I spend more than an hour per day on coffee. The process is relaxing. When I'm at work running from one meeting to the next, I pop in a cup with some weird flavor and go on my way. If I had to do what you do, I wouldn't do it at all. That's the price of your 6-7 minutes - a barrier to entry that's just too damn high.


Actually it is a great example when you think of how much waste and pollution you create by driving a car instead of walking or riding a bike. Great example.

People like to virtue-signal but when they really want something all convictions go out the window.


For a second I thought you lived in my world, where it’s the car that takes so much longer.


Nope, I live in the world that most other people do (in the US).

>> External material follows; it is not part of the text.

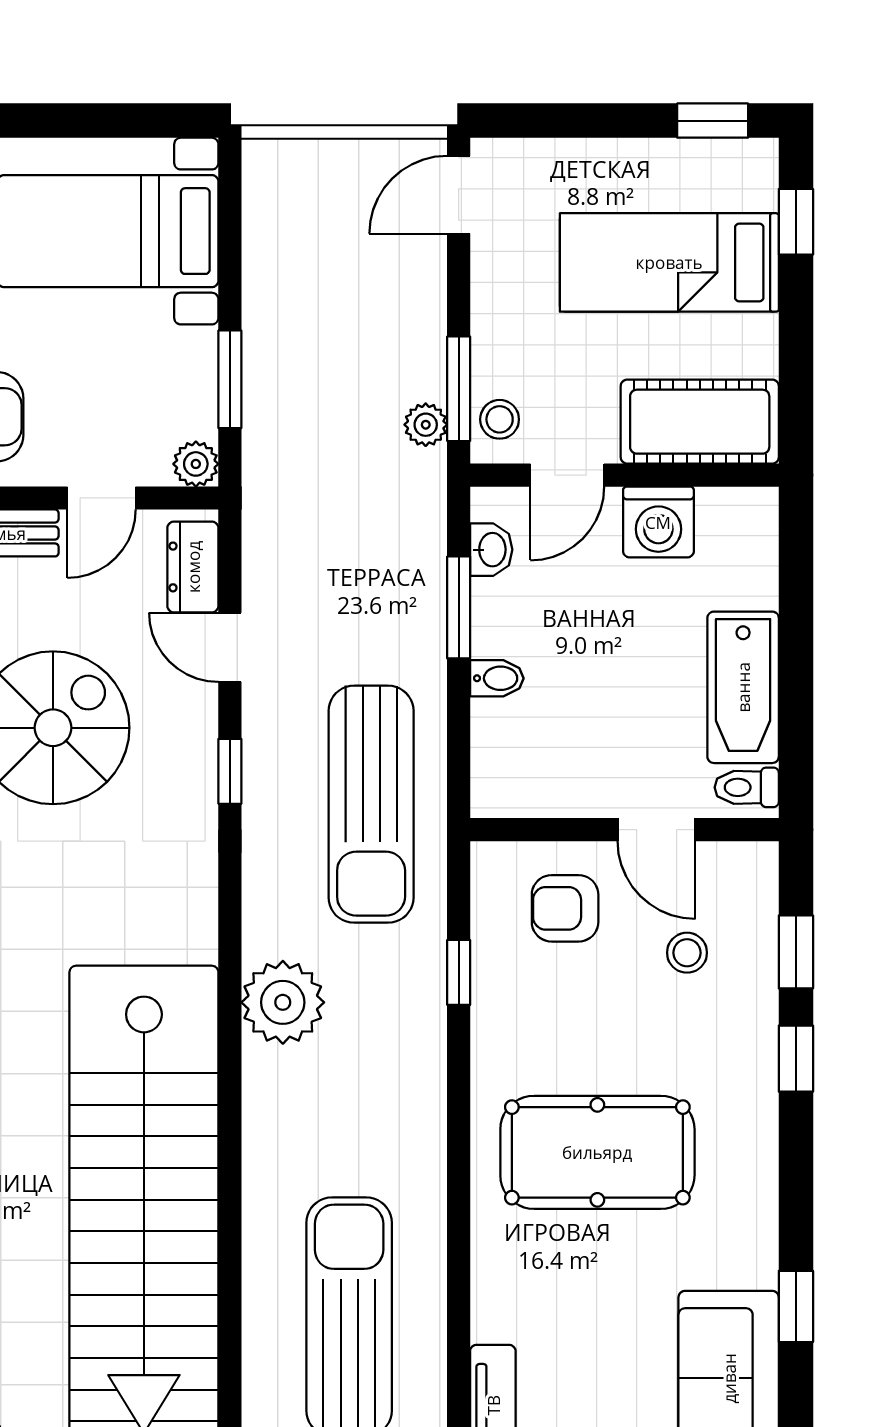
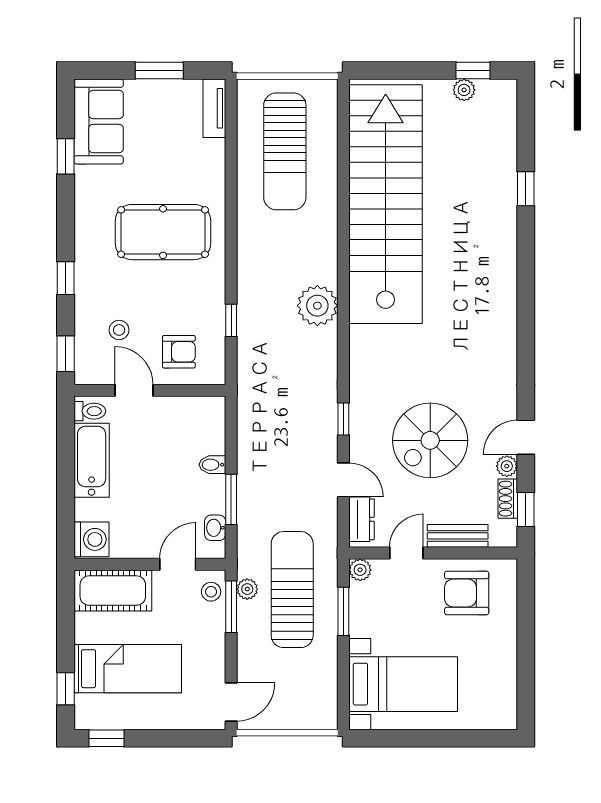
washing machine: (658, 522) -> (91, 539), moved, turned 90
sun lounger: (371, 804) -> (292, 590), moved
window: (796, 952) -> (66, 354), moved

UK calling in. I walk home at nights, beating cars over the mile-and-a-half (c.2km).

Ours is a small UK city, larger cities the traffic is slower still.


US population: 325 million World population: 7.7 billion

Somehow, I don't think that's were "most" of the people live.


I outwalked a traffic jam this morning as I often do (admittedly in a narrow time frame)


Well it would take me an hour to ride my bike to work, but I get here in ~11 minutes in my car. True for most people in the US.

And as I wrote that last bit, I realized that I should not have said "in the _world_".


I have the opposite during warm weather. I have a 12-15 minute bike commute that takes 45 minutes by car and an hour by bus. I'm sure that's not the case if you don't have decent bike infrastructure though.


Yes but that is an issue with your choices, which makes sense we all want convenience, but you could make those choices from a bicycle perspective. I did, atm I get about 10 minutes extra every day because actualy do something with my commute. This is true for every place I've lived in (Europe, NA/SA and Asia), you just have to make the choice.


And I out-walked (well, tied) the Uber driver who cut me off at a crosswalk, to dropping off his fare across the street from my apartment a few blocks further up the hill, the other night. Contextually constrained anecdata like ours simply aren't relevant to the general point here.

For the vast majority of people in the parts of the world where using pod coffee machines is a meaningful thing to talk about, your commute is a driving or transit kind of thing, not walking or biking.